START

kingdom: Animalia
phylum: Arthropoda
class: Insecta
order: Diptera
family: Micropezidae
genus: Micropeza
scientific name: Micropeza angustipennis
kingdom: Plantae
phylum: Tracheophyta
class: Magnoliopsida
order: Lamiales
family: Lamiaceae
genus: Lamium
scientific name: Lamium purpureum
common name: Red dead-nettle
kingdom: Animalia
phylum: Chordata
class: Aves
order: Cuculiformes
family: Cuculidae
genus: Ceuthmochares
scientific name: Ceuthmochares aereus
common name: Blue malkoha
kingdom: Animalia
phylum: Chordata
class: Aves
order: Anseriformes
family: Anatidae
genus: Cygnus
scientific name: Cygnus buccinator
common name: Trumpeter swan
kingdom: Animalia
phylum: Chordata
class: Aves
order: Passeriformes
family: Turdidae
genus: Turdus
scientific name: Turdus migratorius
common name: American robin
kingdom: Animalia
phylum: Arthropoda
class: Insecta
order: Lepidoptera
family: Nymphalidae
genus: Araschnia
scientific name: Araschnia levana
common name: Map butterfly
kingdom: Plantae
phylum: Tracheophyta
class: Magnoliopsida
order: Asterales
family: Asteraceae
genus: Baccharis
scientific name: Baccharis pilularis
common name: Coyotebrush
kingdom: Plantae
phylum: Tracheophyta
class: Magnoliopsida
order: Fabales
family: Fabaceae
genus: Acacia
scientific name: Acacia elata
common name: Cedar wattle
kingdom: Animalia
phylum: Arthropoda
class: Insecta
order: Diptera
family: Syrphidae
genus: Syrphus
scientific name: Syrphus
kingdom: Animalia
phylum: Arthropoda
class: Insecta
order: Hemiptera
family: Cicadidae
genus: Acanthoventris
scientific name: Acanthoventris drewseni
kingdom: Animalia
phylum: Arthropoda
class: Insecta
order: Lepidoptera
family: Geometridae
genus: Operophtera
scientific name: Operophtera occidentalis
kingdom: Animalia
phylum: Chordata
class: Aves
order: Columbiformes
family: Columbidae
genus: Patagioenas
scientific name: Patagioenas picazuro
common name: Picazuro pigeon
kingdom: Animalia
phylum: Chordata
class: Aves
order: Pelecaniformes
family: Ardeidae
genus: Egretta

END

### Stated task
Put every one of the records above into a two-column CSV with the headers text and answer, one row per record. Enclose each field in quotes and replace any line breaks inside it with spaces.

### Solution below
text,answer
"kingdom:","Animalia"
"phylum:","Arthropoda"
"class:","Insecta"
"order:","Diptera"
"family:","Micropezidae"
"genus:","Micropeza"
"scientific name:","Micropeza angustipennis"
"kingdom:","Plantae"
"phylum:","Tracheophyta"
"class:","Magnoliopsida"
"order:","Lamiales"
"family:","Lamiaceae"
"genus:","Lamium"
"scientific name:","Lamium purpureum"
"common name:","Red dead-nettle"
"kingdom:","Animalia"
"phylum:","Chordata"
"class:","Aves"
"order:","Cuculiformes"
"family:","Cuculidae"
"genus:","Ceuthmochares"
"scientific name:","Ceuthmochares aereus"
"common name:","Blue malkoha"
"kingdom:","Animalia"
"phylum:","Chordata"
"class:","Aves"
"order:","Anseriformes"
"family:","Anatidae"
"genus:","Cygnus"
"scientific name:","Cygnus buccinator"
"common name:","Trumpeter swan"
"kingdom:","Animalia"
"phylum:","Chordata"
"class:","Aves"
"order:","Passeriformes"
"family:","Turdidae"
"genus:","Turdus"
"scientific name:","Turdus migratorius"
"common name:","American robin"
"kingdom:","Animalia"
"phylum:","Arthropoda"
"class:","Insecta"
"order:","Lepidoptera"
"family:","Nymphalidae"
"genus:","Araschnia"
"scientific name:","Araschnia levana"
"common name:","Map butterfly"
"kingdom:","Plantae"
"phylum:","Tracheophyta"
"class:","Magnoliopsida"
"order:","Asterales"
"family:","Asteraceae"
"genus:","Baccharis"
"scientific name:","Baccharis pilularis"
"common name:","Coyotebrush"
"kingdom:","Plantae"
"phylum:","Tracheophyta"
"class:","Magnoliopsida"
"order:","Fabales"
"family:","Fabaceae"
"genus:","Acacia"
"scientific name:","Acacia elata"
"common name:","Cedar wattle"
"kingdom:","Animalia"
"phylum:","Arthropoda"
"class:","Insecta"
"order:","Diptera"
"family:","Syrphidae"
"genus:","Syrphus"
"scientific name:","Syrphus"
"kingdom:","Animalia"
"phylum:","Arthropoda"
"class:","Insecta"
"order:","Hemiptera"
"family:","Cicadidae"
"genus:","Acanthoventris"
"scientific name:","Acanthoventris drewseni"
"kingdom:","Animalia"
"phylum:","Arthropoda"
"class:","Insecta"
"order:","Lepidoptera"
"family:","Geometridae"
"genus:","Operophtera"
"scientific name:","Operophtera occidentalis"
"kingdom:","Animalia"
"phylum:","Chordata"
"class:","Aves"
"order:","Columbiformes"
"family:","Columbidae"
"genus:","Patagioenas"
"scientific name:","Patagioenas picazuro"
"common name:","Picazuro pigeon"
"kingdom:","Animalia"
"phylum:","Chordata"
"class:","Aves"
"order:","Pelecaniformes"
"family:","Ardeidae"
"genus:","Egretta"